L’article 970 du Code civil est limpide : « Le testament olographe ne sera point valable s’il n’est écrit en entier, daté et signé de la main du testateur : il n’est assujetti à aucune autre forme ».


Les faits :

Dans cette affaire, un homme de nationalité allemande, vivant en France depuis 1999, décède en 2003.

Son testament, olographe donc, est rédigé en français, signé et porte la date du 25 mars 2002.

Le même jour, un autre document a été établi en langue allemande pour traduire à cet homme le testament qu’il rédigeait alors en français.

Ce document retranscrit bien le testament mais n’a pas été rédigé par l’homme lui-même.

 

La procédure :

La Cour d’appel de Chambéry, saisie après une première décision d’un Tribunal de Grande Instance, juge que le testament est valable.

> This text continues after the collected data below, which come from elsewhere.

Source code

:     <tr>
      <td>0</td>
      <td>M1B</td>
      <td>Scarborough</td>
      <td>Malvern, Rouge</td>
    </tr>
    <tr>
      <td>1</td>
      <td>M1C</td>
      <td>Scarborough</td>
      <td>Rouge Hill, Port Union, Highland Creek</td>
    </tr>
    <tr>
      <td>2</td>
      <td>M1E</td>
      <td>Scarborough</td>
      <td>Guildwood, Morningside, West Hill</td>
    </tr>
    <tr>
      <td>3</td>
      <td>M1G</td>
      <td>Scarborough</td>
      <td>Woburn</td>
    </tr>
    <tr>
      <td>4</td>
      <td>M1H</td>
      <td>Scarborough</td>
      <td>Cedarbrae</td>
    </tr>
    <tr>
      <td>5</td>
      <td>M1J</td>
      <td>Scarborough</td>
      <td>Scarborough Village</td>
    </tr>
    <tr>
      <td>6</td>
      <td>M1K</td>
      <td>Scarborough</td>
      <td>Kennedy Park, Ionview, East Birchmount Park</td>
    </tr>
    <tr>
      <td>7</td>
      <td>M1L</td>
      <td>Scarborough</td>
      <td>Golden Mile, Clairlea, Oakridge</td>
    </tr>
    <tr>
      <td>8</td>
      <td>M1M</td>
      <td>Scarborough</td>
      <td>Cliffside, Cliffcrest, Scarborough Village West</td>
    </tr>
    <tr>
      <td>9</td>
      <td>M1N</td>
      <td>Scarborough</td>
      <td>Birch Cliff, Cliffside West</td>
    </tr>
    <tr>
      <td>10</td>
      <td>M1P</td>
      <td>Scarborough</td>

Mais la Cour de cassation casse cette décision en visant ce fameux article 970 du Code civil en indiquant :

« il est constant que le testateur avait rédigé le testament dans une langue qu’il ne comprenait pas, de sorte que l’acte ne pouvait être considéré comme l’expression de sa volonté. »

 

L’analyse :

En se fondant sur l’article 970 du Code civil, la Cour de cassation justifie sa décision sur le terrain du formalisme : un écrit, daté, et signé de la main du testateur.

Or elle en déduit une règle qui s’apparente plus à une règle de fond : l’expression de la volonté au regard de l’usage de telle ou telle langue pour rédiger le testament.

Selon la Cour de cassation, le fait que testament était rédigé dans une langue que le testateur ne comprenait pas démontre que le testament ne peut être considéré comme l’expression de sa volonté.

Mais le document écrit en allemand, qui traduisait le testament écrit en français, permettait selon nous de déterminer si le testateur avait ou non conscience qu’il formulait ici l’expression de ses dernières volontés. La Cour de cassation ne s’attarde pas, curieusement, sur cette pièce qui paraissait pourtant décisive, ne retenant que la question de la langue utilisée pour rédiger le testament.

Nul doute que la doctrine, les juristes et les étudiants du pays consacreront du temps à analyser cette décision.